Macbeth’s slow descent into madness comes, in my reading of his character, from violating his soldier’s honor and loyalty to Duncan; he becomes Thane of Cawdor by executing the traitor who held that title and defended Duncan and it was Duncan who honored him.

His hesitation had more to do with his scruples; the further he slid away from his honorable profession the worse his madness became, the more violent his rule, until he is completely unable to reason except by the sword.
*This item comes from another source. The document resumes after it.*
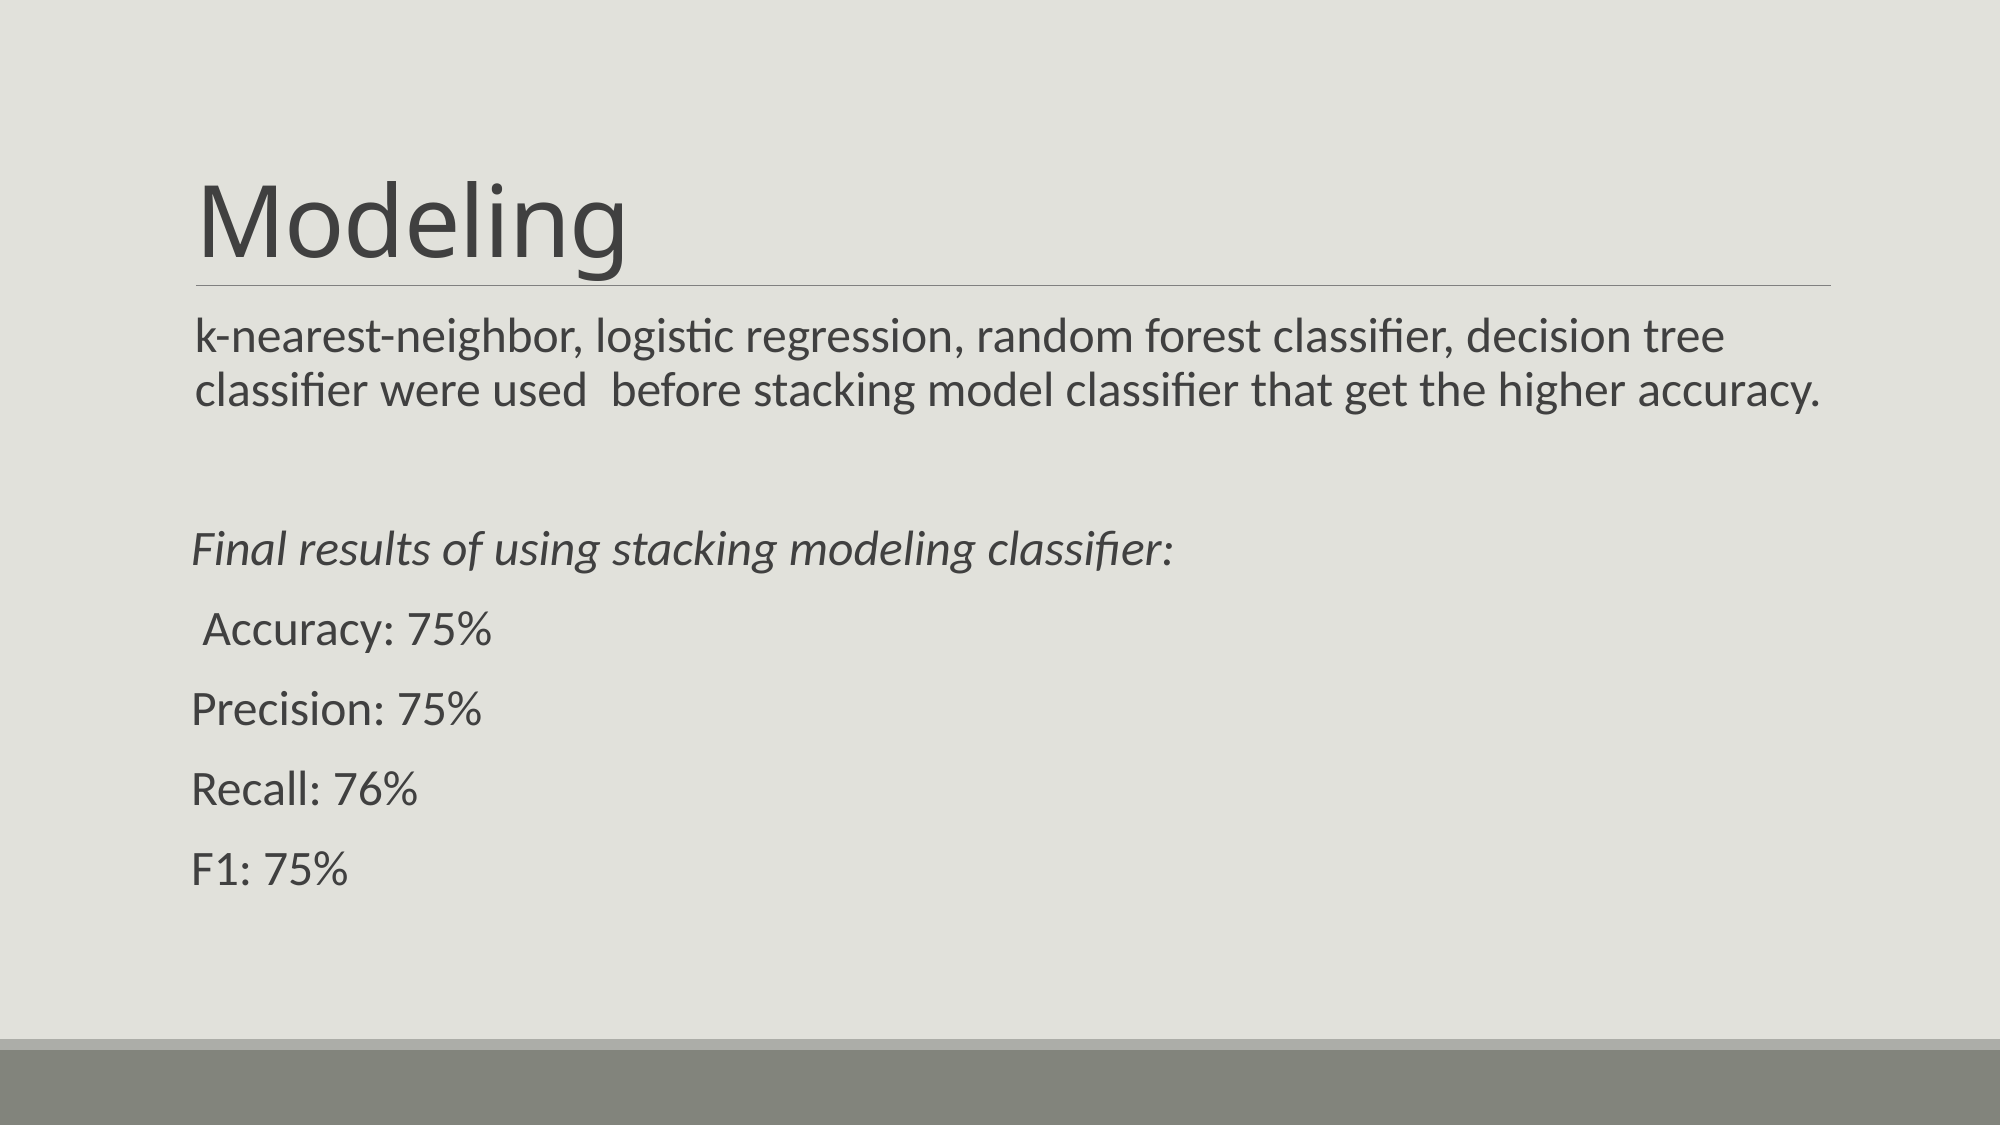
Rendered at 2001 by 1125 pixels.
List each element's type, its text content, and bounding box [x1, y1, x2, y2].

title Modeling [180, 47, 1830, 285]
list k-nearest-neighbor, logistic regression, random forest classifier, decision tree classifier were used before stacking model classifier that get the higher accuracy. Final results of using stacking modeling classifier: Accuracy: 75% Precision: 75% Recall: 76% F1: 75% [180, 302, 1830, 963]
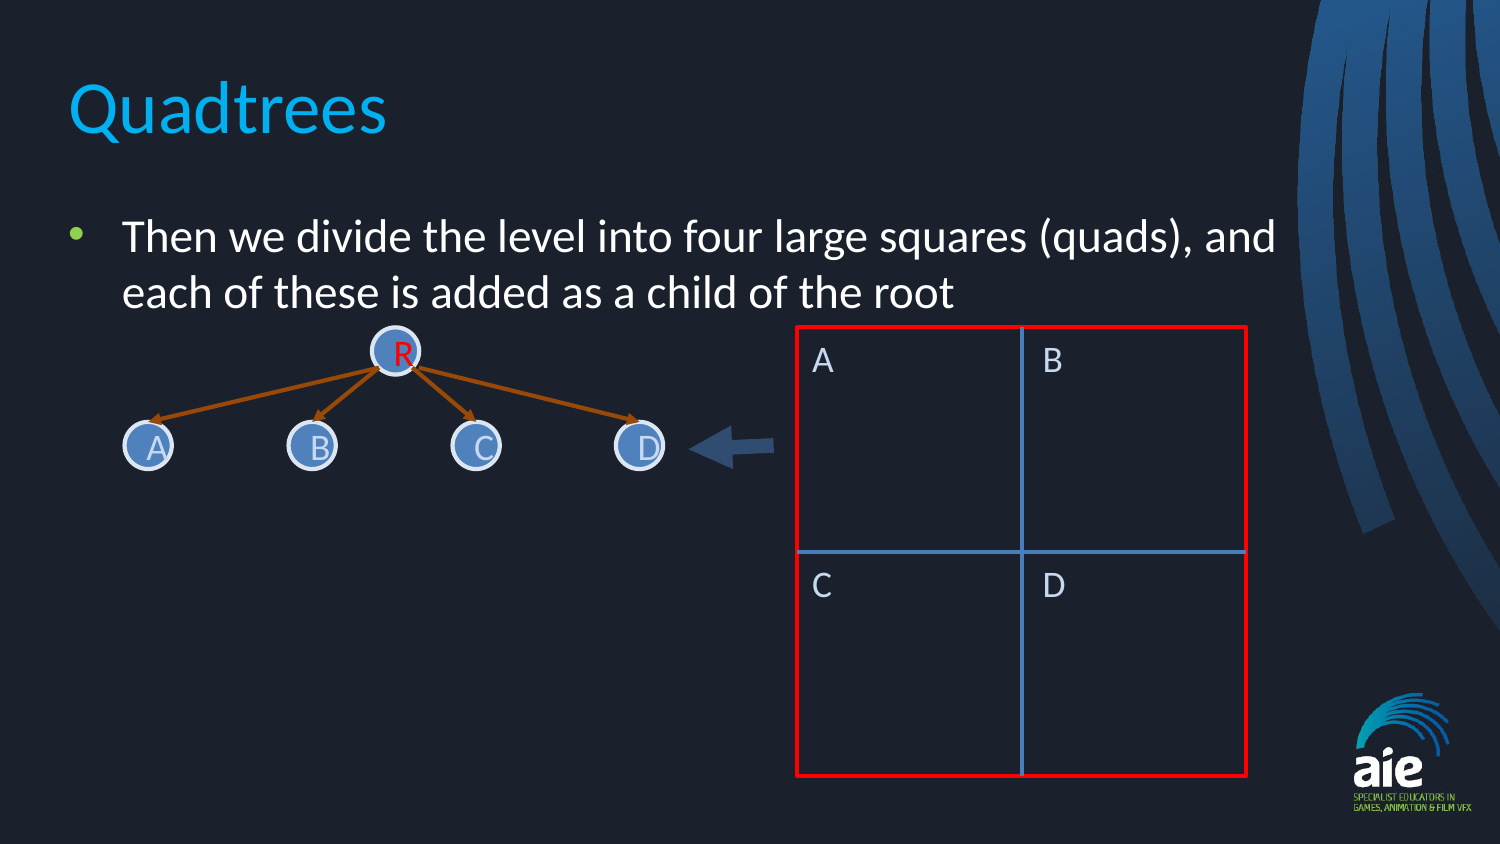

By the story’s end he his unable to do any sort of statesmanship or politicking.

Lady Macbeth is quick to urge her husband in pursuit of his ambitions but misreads her husband’s identification as an honorable soldier and so misleads him.

Lady Macbeth (who truly deserves a name of her own in both the play and the opera - I suggest Macbetty - as in The Tragedy of Macbeth and Macbetty) is far from being free of scruples, or free of humanity or driven to bloodshed through a relentless persistent ambition; she is torn over the blood 'on her hands' and finally kills herself in despair over her misdeeds.

Vancouver Opera's presentation was uneven, as is the libretto itself. The music was well presented, as usual. But I didn't like some of the lighting effects, the colour scheme, nor the colours of the costumes. The effect was not fitting for this dark tale. Other aspects - the lighting effects when the trees of Birnam Woods crowd Macbeth for example and the chorus' costumes for the slaughter of innocents - were very well done.

I sat in the best seats in the house: Row 20 - seat 144 (dress circle).

And you? What did you do this weekend?